## Instructions to follow:
Retype word for word the stretch of entries below from the line that has "SKY-HIGH DWELLING" through the line that has "a transformative landscape", and omit the pictures.

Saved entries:
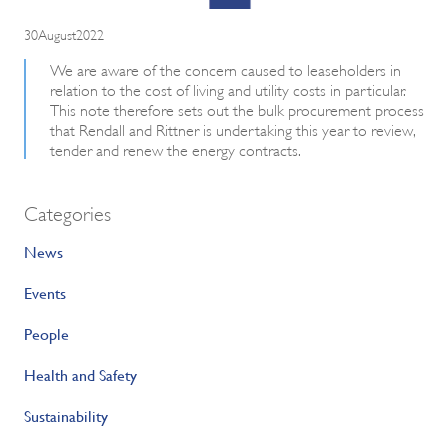
30August2022
We are aware of the concern caused to leaseholders in
relation to the cost of living and utility costs in particular.
This note therefore sets out the bulk procurement process
that Rendall and Rittner is undertaking this year to review,
tender and renew the energy contracts.
Categories
News
Events
People
Health and Safety
Sustainability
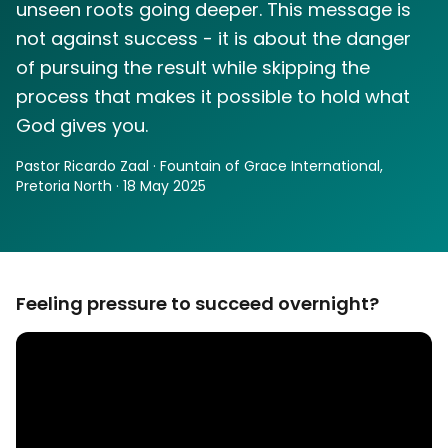
unseen roots going deeper. This message is
not against success - it is about the danger
of pursuing the result while skipping the
process that makes it possible to hold what
God gives you.
Pastor Ricardo Zaal · Fountain of Grace International,
Pretoria North · 18 May 2025
Feeling pressure to succeed overnight?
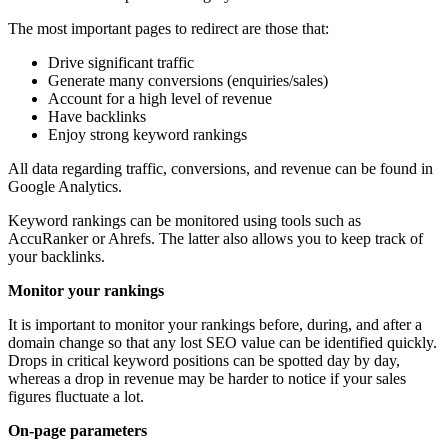
The most important pages to redirect are those that:
Drive significant traffic
Generate many conversions (enquiries/sales)
Account for a high level of revenue
Have backlinks
Enjoy strong keyword rankings
All data regarding traffic, conversions, and revenue can be found in
Google Analytics.
Keyword rankings can be monitored using tools such as
AccuRanker or Ahrefs. The latter also allows you to keep track of
your backlinks.
Monitor your rankings
It is important to monitor your rankings before, during, and after a
domain change so that any lost SEO value can be identified quickly.
Drops in critical keyword positions can be spotted day by day,
whereas a drop in revenue may be harder to notice if your sales
figures fluctuate a lot.
On-page parameters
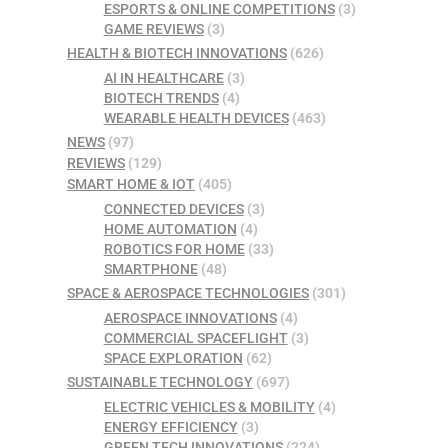
ESPORTS & ONLINE COMPETITIONS
(3)
GAME REVIEWS
(3)
HEALTH & BIOTECH INNOVATIONS
(626)
AI IN HEALTHCARE
(3)
BIOTECH TRENDS
(4)
WEARABLE HEALTH DEVICES
(463)
NEWS
(97)
REVIEWS
(129)
SMART HOME & IOT
(405)
CONNECTED DEVICES
(3)
HOME AUTOMATION
(4)
ROBOTICS FOR HOME
(33)
SMARTPHONE
(48)
SPACE & AEROSPACE TECHNOLOGIES
(301)
AEROSPACE INNOVATIONS
(4)
COMMERCIAL SPACEFLIGHT
(3)
SPACE EXPLORATION
(62)
SUSTAINABLE TECHNOLOGY
(697)
ELECTRIC VEHICLES & MOBILITY
(4)
ENERGY EFFICIENCY
(3)
GREEN TECH INNOVATIONS
(224)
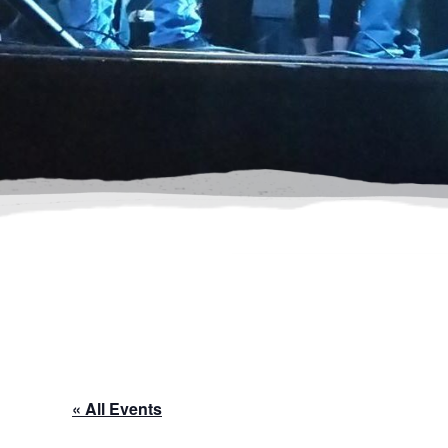
« All Events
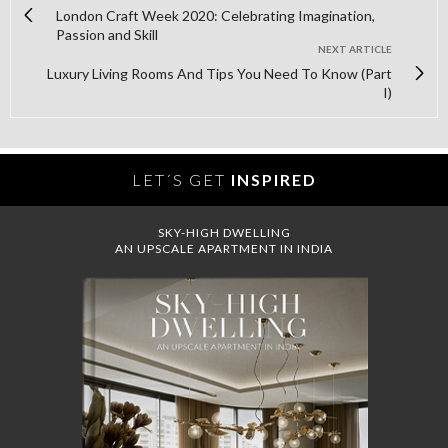
London Craft Week 2020: Celebrating Imagination,
Passion and Skill
NEXT ARTICLE
Luxury Living Rooms And Tips You Need To Know (Part
I)
LET´S GET
INSPIRED
SKY-HIGH DWELLING
AN UPSCALE APARTMENT IN INDIA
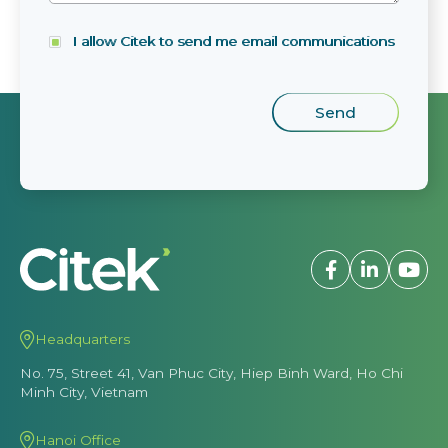
I allow Citek to send me email communications
Headquarters
No. 75, Street 41, Van Phuc City, Hiep Binh Ward, Ho Chi
Minh City, Vietnam
Hanoi Office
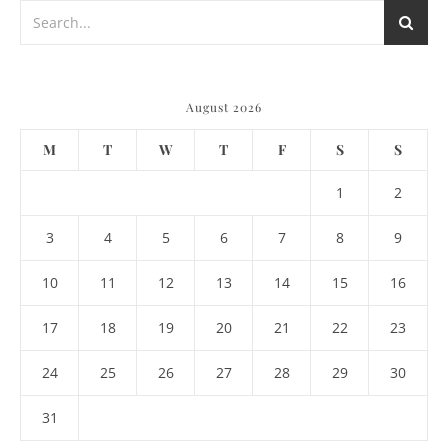
August 2026
M
T
W
T
F
S
S
1
2
3
4
5
6
7
8
9
10
11
12
13
14
15
16
17
18
19
20
21
22
23
24
25
26
27
28
29
30
31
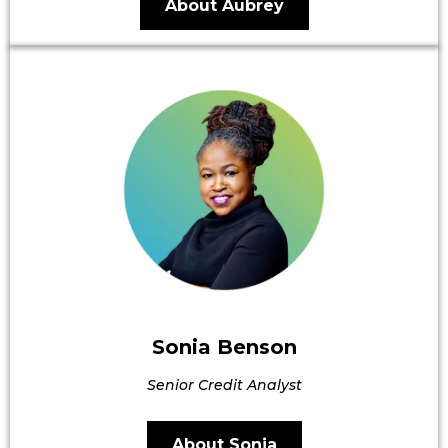
About Aubrey
Sonia Benson
Senior Credit Analyst
About Sonia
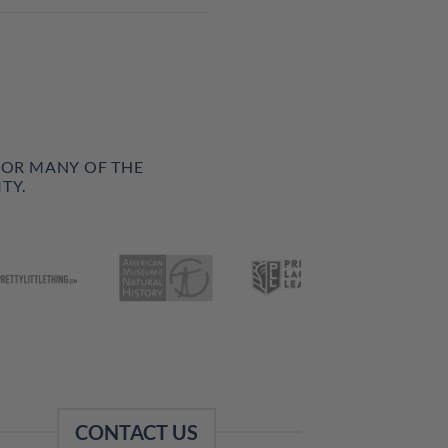
FOR MANY OF THE
TY.
CONTACT US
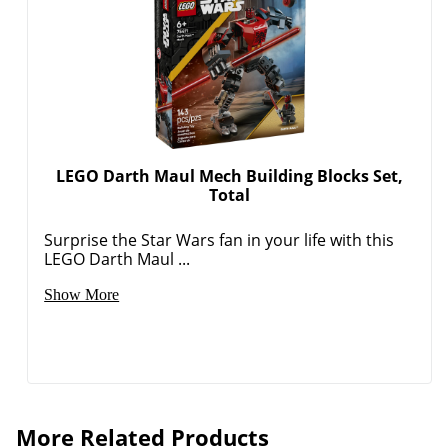
LEGO Darth Maul Mech Building Blocks Set,
Total
Surprise the Star Wars fan in your life with this
LEGO Darth Maul ...
Show More
More Related Products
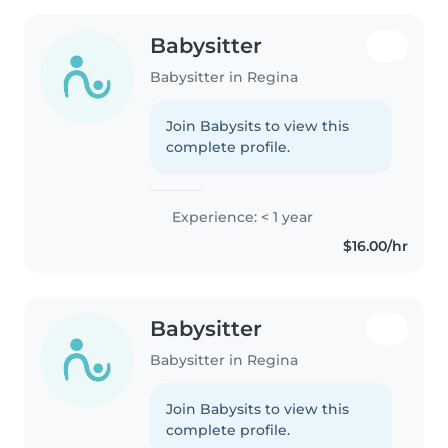
Babysitter
Babysitter in Regina
Join Babysits to view this
complete profile.
Experience: < 1 year
$16.00/hr
Babysitter
Babysitter in Regina
Join Babysits to view this
complete profile.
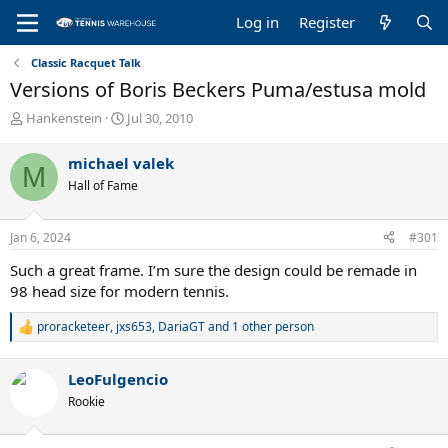
Log in
Register
Classic Racquet Talk
Versions of Boris Beckers Puma/estusa mold
T
S
Hankenstein
Jul 30, 2010
h
t
r
a
michael valek
M
e
r
Hall of Fame
a
t
d
d
s
a
Jan 6, 2024
#301
t
t
a
e
Such a great frame. I’m sure the design could be remade in
r
98 head size for modern tennis.
t
e
proracketeer
,
jxs653
,
DariaGT
and 1 other person
R
r
e
a
LeoFulgencio
c
t
Rookie
i
o
n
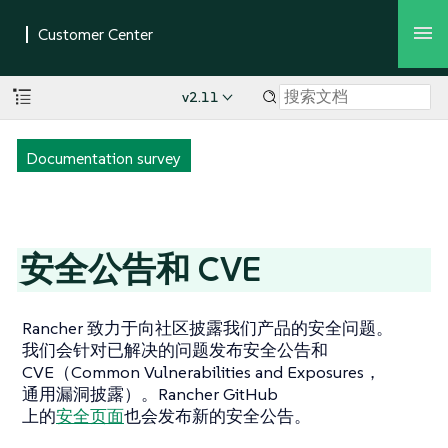
v2.11
Documentation survey
安全公告和 CVE
Rancher 致力于向社区披露我们产品的安全问题。
我们会针对已解决的问题发布安全公告和
CVE（Common Vulnerabilities and Exposures，
通用漏洞披露）。Rancher GitHub
上的
安全页面
也会发布新的安全公告。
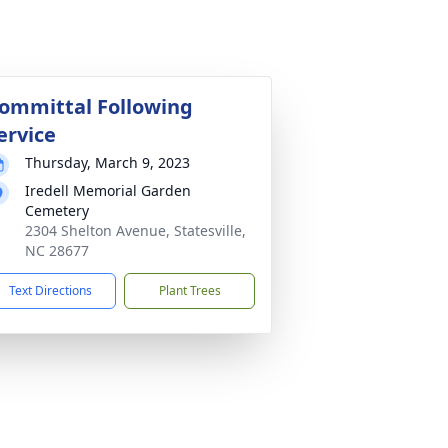
ommittal Following
ervice
Thursday, March 9, 2023
Iredell Memorial Garden
Cemetery
2304 Shelton Avenue, Statesville,
NC 28677
Text Directions
Plant Trees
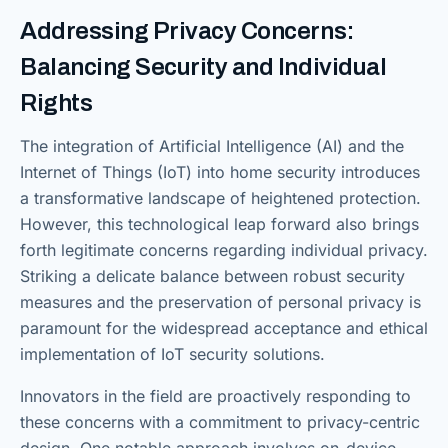
Addressing Privacy Concerns:
Balancing Security and Individual
Rights
The integration of Artificial Intelligence (AI) and the
Internet of Things (IoT) into home security introduces
a transformative landscape of heightened protection.
However, this technological leap forward also brings
forth legitimate concerns regarding individual privacy.
Striking a delicate balance between robust security
measures and the preservation of personal privacy is
paramount for the widespread acceptance and ethical
implementation of IoT security solutions.
Innovators in the field are proactively responding to
these concerns with a commitment to privacy-centric
design. One notable approach involves on-device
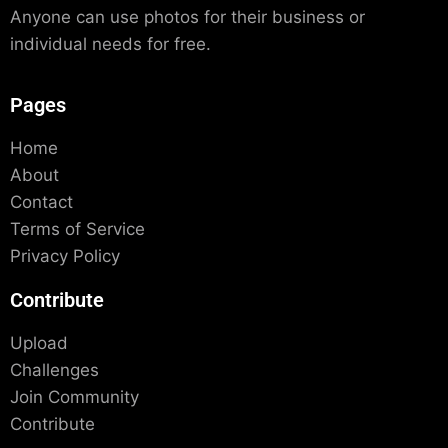
Anyone can use photos for their business or
individual needs for free.
Pages
Home
About
Contact
Terms of Service
Privacy Policy
Contribute
Upload
Challenges
Join Community
Contribute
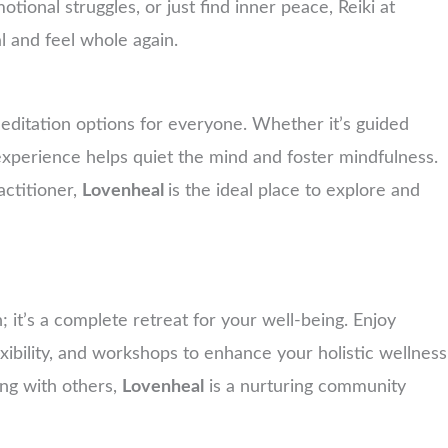
tional struggles, or just find inner peace, Reiki at
l and feel whole again.
f meditation options for everyone. Whether it’s guided
 experience helps quiet the mind and foster mindfulness.
ctitioner,
Lovenheal
is the ideal place to explore and
n; it’s a complete retreat for your well-being. Enjoy
ibility, and workshops to enhance your holistic wellness
ng with others,
Lovenheal
is a nurturing community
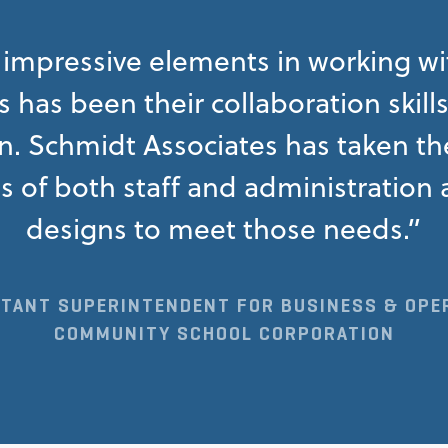
impressive elements in working w
 has been their collaboration skill
 Schmidt Associates has taken the
s of both staff and administratio
designs to meet those needs.”
STANT SUPERINTENDENT FOR BUSINESS & OPE
COMMUNITY SCHOOL CORPORATION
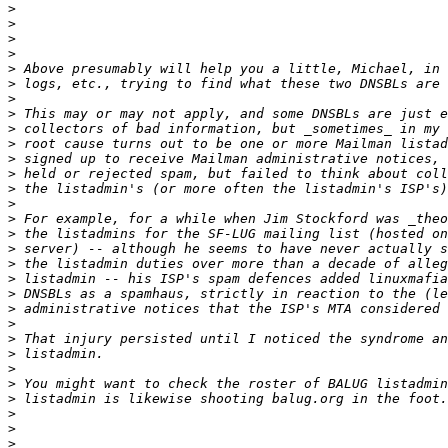
>
>
>
>
>
>
>
>
>
>
>
>
>
>
>
>
>
>
>
>
>
>
>
>
>
>
>
>
>
>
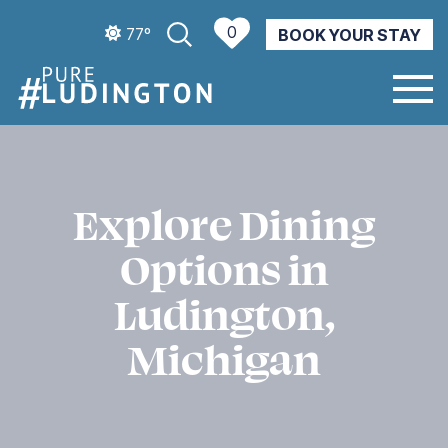
0
77º
BOOK YOUR STAY
CURRENT WEATHER
Explore Dining
Options in
Ludington,
Michigan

## Solved exercise:
SKY-HIGH DWELLING
AN UPSCALE APARTMENT IN INDIA
I allow Citek to send me email communications
Headquarters
No. 75, Street 41, Van Phuc City, Hiep Binh Ward, Ho Chi
Minh City, Vietnam
Hanoi Office
August 2026
M
T
W
T
F
S
S
1
2
3
4
5
6
7
8
9
10
11
12
13
14
15
16
17
18
19
20
21
22
23
24
25
26
27
28
29
30
31
About Aubrey
Sonia Benson
Senior Credit Analyst
About Sonia
FOR MANY OF THE
TY.
CONTACT US
LEGO Darth Maul Mech Building Blocks Set,
Total
Surprise the Star Wars fan in your life with this
LEGO Darth Maul ...
Show More
More Related Products
Babysitter
Babysitter in Regina
Join Babysits to view this
complete profile.
Experience: < 1 year
$16.00/hr
Babysitter
Babysitter in Regina
Join Babysits to view this
complete profile.
Log in
Register
Classic Racquet Talk
Versions of Boris Beckers Puma/estusa mold
T
S
Hankenstein
Jul 30, 2010
h
t
r
a
michael valek
M
e
r
Hall of Fame
a
t
d
d
s
a
Jan 6, 2024
#301
t
t
a
e
Such a great frame. I’m sure the design could be remade in
r
98 head size for modern tennis.
t
e
proracketeer
,
jxs653
,
DariaGT
and 1 other person
R
r
e
a
LeoFulgencio
c
t
Rookie
i
o
n
v2.11
Documentation survey
安全公告和 CVE
Rancher 致力于向社区披露我们产品的安全问题。
我们会针对已解决的问题发布安全公告和
CVE（Common Vulnerabilities and Exposures，
通用漏洞披露）。Rancher GitHub
上的
安全页面
也会发布新的安全公告。
ommittal Following
ervice
Thursday, March 9, 2023
Iredell Memorial Garden
Cemetery
2304 Shelton Avenue, Statesville,
NC 28677
Text Directions
Plant Trees
Addressing Privacy Concerns:
Balancing Security and Individual
Rights
The integration of Artificial Intelligence (AI) and the
Internet of Things (IoT) into home security introduces
a transformative landscape of heightened protection.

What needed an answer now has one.